I'd like to make a comment about a technical issue that is often (usually) insignificant from the point of view of game development. Having been an aerodynamicist in a past life I feel obligated to comment. Most of you should consider this post to be background noise, perfectly safe to ignore.
If you are particularly interested in physics, you may find this interesting. If you are trying to build a realistic flight or racing simulator, you really should pay attention to this! (But for an arcade style flight or racing game, probably ignore.)
During episode 41 while talking about ODE's and the integration of the fundamental equations of motion, Casey mentioned that the aerodynamic drag force is proportional to the opposite of the object's relative velocity through the air or a fluid/liquid. That linear relationship is an approximation that, while extremely common in game development due to its simplicity, is almost always quite inaccurate. (I said "inaccurate" rather than "bad" because "bad"/"good" depends on what you wish to accomplish with your game.) The linear relationship applies to objects or particles moving in what is known as Stokes flow, aka creeping flow. This occurs at such low speeds (well, technically, low "Reynolds Numbers") that primarily viscous forces in the fluid are significant, while inertial effects due to the mass of the fluid are insignificant. For example, think about an object moving slowly through a very thick sticky syrup. There are some YouTube videos showing viscous fluid mixing...

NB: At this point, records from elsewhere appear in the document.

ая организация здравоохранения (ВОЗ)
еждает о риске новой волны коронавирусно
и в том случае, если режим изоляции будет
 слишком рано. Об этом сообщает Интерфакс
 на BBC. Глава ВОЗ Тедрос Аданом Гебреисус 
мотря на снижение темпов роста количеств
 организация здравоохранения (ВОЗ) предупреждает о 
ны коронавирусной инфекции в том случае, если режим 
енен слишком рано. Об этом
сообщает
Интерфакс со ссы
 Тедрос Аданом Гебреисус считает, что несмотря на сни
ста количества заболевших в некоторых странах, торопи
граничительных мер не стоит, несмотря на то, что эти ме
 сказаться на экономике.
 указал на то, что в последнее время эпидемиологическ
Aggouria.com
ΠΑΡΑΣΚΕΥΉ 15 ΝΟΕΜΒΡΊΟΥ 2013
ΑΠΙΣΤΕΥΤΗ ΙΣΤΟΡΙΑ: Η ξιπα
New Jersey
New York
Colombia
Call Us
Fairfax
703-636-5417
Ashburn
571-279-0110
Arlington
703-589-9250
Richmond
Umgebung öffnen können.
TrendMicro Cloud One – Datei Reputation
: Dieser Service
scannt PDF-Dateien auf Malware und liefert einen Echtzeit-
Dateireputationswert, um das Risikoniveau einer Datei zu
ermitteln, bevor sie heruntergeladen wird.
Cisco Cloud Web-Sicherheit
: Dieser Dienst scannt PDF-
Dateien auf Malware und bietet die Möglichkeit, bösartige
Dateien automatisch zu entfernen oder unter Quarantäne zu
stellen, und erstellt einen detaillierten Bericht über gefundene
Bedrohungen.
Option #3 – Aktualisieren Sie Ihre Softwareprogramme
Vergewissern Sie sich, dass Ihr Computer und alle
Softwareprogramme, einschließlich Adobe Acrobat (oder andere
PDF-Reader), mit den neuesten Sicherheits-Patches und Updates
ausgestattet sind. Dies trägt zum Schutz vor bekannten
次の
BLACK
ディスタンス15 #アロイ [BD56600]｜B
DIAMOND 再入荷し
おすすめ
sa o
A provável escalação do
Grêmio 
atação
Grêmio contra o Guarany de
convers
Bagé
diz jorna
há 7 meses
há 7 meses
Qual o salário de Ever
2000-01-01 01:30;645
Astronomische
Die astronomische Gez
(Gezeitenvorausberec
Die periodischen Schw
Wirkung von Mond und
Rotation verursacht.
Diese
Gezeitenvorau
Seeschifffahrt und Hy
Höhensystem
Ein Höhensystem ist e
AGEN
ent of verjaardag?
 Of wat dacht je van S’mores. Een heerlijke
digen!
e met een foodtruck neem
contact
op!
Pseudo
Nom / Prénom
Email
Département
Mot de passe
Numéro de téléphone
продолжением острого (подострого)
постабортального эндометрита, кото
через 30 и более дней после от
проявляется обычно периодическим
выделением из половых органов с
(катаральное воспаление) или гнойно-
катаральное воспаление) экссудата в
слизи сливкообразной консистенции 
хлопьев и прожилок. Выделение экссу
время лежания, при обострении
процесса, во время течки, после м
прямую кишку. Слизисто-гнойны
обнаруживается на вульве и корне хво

A more realistic approximation, resulting in more accurate drag forces for basically every game dynamics simulation I've ever seen, is to set the drag force magnitude proportional to the square of object's relative speed through the air/fluid. Slightly more expensive but not much more complex, and more accurate. This too is an approximation that in real life breaks down when things start to go haywire (onset of turbulence then again near the speed of sound), but can be a better choice IF "good" == "accurate" in your game physics.
The choice to use the square of velocity can have implications on the approach you choose to numerically integrate the equations of motion. That is all I will say about that here. It is well beyond the current level of discussion.
Graham
If you are particularly interested in physics, you may find this interesting. If you are trying to build a realistic flight or racing simulator, you really should pay attention to this! (But for an arcade style flight or racing game, probably ignore.)
During episode 41 while talking about ODE's and the integration of the fundamental equations of motion, Casey mentioned that the aerodynamic drag force is proportional to the opposite of the object's relative velocity through the air or a fluid/liquid. That linear relationship is an approximation that, while extremely common in game development due to its simplicity, is almost always quite inaccurate. (I said "inaccurate" rather than "bad" because "bad"/"good" depends on what you wish to accomplish with your game.) The linear relationship applies to objects or particles moving in what is known as Stokes flow, aka creeping flow. This occurs at such low speeds (well, technically, low "Reynolds Numbers") that primarily viscous forces in the fluid are significant, while inertial effects due to the mass of the fluid are insignificant. For example, think about an object moving slowly through a very thick sticky syrup. There are some YouTube videos showing viscous fluid mixing...
A more realistic approximation, resulting in more accurate drag forces for basically every game dynamics simulation I've ever seen, is to set the drag force magnitude proportional to the square of object's relative speed through the air/fluid. Slightly more expensive but not much more complex, and more accurate. This too is an approximation that in real life breaks down when things start to go haywire (onset of turbulence then again near the speed of sound), but can be a better choice IF "good" == "accurate" in your game physics.
The choice to use the square of velocity can have implications on the approach you choose to numerically integrate the equations of motion. That is all I will say about that here. It is well beyond the current level of discussion.
Graham
Actually, I was not trying to imply that the relationship was (or should be) linear. I was strictly pointing out that it was dependent on the velocity, and as such was an ordinary differential equation.
- Casey
- Casey
Ah, Okay. I appreciate the reply and clarification, Casey. To be clear, I triggered on your use of the word "proportional" in the video stream, which does imply a linear relationship rather than a general correlation. Sorry for going into the weeds on this. The project is fantastic. You are doing an amazing job of explaining the how and why of everything, and that episode was simply wonderful.
grhodes
The project is fantastic. You are doing an amazing job of explaining the how and why of everything, and that episode was simply wonderful.
Yes. It's the most interesting material I have found, and I am looking forwards to every bit of it. Useful to read your post as well.
However, while knowing about things that work, is infinitely valuable, especially when you work for a living. It is also important to make mistakes. And some of them can become useful too. To me this is the difference between math and computers. The fun part. Of discover things that are "new", or even wrong, but sometimes useful still. If they truely work, for your specific game, then zimsalabim: You created math.